→ **What this task involves**
Scan the records below for the line with "Figure 6: Sonography, 30" and the line with "Figure 2: Collision". Repeat those two lines and every line between them exactly, and nothing else.

(Beginning of Data for review)

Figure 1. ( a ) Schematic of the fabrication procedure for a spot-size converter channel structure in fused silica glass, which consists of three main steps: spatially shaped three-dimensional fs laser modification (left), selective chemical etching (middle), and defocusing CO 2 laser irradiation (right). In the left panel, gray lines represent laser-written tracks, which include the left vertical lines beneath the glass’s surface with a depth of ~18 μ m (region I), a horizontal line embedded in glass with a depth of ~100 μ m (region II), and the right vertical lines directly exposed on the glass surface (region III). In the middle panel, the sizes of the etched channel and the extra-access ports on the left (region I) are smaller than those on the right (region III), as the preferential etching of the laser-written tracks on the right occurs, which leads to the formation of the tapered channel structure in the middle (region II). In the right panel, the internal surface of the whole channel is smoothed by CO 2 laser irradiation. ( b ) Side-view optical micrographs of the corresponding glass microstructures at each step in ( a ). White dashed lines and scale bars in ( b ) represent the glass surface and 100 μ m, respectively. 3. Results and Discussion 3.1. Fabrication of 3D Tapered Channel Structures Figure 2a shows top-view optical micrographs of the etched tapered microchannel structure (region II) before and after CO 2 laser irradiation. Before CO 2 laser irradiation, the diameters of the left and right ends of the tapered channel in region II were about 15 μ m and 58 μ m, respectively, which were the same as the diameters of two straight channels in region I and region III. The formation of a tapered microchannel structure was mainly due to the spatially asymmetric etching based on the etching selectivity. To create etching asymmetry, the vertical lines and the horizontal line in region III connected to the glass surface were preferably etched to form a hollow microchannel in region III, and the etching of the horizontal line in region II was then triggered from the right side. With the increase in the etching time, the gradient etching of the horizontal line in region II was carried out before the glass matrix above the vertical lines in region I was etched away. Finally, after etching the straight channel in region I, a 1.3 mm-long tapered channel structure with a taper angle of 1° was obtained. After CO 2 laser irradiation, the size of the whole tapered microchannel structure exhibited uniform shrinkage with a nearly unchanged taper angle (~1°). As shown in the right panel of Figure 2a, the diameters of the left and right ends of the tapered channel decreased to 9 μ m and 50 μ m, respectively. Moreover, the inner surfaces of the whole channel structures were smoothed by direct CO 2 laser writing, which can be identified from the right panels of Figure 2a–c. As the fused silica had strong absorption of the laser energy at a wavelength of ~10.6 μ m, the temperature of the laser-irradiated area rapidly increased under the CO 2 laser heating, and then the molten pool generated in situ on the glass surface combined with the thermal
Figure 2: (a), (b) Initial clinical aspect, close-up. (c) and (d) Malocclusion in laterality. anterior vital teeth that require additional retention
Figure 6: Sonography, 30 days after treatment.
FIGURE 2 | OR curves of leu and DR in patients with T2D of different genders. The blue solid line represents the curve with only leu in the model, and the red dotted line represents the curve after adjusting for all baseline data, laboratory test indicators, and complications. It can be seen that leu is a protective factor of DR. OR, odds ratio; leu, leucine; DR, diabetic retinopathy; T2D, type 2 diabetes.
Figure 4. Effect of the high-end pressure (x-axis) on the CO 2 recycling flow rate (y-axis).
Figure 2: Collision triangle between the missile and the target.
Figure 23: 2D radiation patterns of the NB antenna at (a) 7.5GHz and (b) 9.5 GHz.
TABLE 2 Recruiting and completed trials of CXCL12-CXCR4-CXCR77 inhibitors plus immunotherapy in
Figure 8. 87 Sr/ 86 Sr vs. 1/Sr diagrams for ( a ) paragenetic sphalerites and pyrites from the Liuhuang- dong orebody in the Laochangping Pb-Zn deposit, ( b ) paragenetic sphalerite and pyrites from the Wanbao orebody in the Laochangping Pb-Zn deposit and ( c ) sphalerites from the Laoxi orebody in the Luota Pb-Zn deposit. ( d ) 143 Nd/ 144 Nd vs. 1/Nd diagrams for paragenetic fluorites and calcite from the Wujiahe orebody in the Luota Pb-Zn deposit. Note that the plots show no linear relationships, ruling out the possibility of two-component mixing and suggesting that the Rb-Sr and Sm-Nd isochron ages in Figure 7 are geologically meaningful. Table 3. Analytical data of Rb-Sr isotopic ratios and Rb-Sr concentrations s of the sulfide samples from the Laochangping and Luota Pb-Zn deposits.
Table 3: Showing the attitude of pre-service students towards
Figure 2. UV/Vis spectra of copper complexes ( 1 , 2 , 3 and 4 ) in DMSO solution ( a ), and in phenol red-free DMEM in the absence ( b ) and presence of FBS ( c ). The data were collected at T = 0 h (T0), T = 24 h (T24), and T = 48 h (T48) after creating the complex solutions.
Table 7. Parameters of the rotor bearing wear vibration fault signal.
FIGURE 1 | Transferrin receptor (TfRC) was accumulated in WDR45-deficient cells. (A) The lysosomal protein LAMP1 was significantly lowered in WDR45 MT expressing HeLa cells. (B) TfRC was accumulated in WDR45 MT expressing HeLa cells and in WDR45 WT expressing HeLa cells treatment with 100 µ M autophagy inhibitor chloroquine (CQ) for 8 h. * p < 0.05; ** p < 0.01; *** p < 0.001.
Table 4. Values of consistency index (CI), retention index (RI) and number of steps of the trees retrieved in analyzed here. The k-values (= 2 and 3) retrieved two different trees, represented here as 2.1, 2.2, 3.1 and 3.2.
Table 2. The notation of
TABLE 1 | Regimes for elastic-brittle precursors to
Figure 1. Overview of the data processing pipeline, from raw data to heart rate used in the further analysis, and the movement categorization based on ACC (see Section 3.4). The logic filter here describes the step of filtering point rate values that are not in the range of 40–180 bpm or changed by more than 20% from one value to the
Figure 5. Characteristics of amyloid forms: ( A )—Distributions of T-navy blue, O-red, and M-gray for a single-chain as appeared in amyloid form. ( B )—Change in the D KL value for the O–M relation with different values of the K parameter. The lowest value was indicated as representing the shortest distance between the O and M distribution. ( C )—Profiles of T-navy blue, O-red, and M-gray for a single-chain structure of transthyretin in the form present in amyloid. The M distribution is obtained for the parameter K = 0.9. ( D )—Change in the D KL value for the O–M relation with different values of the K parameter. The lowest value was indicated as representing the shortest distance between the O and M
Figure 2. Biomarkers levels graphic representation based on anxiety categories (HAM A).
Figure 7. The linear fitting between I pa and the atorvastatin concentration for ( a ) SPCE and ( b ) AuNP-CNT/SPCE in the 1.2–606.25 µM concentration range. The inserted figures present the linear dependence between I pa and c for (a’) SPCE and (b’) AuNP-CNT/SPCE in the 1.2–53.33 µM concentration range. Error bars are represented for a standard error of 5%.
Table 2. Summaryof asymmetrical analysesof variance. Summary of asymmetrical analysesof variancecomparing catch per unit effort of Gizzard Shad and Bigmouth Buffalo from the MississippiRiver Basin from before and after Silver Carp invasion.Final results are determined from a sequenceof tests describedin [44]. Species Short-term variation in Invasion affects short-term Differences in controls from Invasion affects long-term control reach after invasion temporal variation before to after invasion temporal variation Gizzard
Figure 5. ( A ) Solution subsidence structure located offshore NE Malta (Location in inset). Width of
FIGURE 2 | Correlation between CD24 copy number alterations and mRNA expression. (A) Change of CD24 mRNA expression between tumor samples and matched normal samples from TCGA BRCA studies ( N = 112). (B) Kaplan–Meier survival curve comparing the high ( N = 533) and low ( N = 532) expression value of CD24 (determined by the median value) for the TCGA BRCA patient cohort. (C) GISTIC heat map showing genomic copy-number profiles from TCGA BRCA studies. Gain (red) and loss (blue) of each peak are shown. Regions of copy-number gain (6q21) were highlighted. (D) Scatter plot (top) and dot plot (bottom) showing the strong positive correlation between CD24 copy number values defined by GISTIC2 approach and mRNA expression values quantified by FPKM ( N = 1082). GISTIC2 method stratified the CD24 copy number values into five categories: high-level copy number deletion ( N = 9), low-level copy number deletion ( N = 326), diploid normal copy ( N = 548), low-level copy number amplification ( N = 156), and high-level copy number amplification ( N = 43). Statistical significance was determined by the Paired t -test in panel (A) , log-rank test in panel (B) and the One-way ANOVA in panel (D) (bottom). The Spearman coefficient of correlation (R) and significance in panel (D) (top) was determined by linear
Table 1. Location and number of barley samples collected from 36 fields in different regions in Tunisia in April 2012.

(End of Data for review)

→ **Your solution**
Figure 6: Sonography, 30 days after treatment.
FIGURE 2 | OR curves of leu and DR in patients with T2D of different genders. The blue solid line represents the curve with only leu in the model, and the red dotted line represents the curve after adjusting for all baseline data, laboratory test indicators, and complications. It can be seen that leu is a protective factor of DR. OR, odds ratio; leu, leucine; DR, diabetic retinopathy; T2D, type 2 diabetes.
Figure 4. Effect of the high-end pressure (x-axis) on the CO 2 recycling flow rate (y-axis).
Figure 2: Collision triangle between the missile and the target.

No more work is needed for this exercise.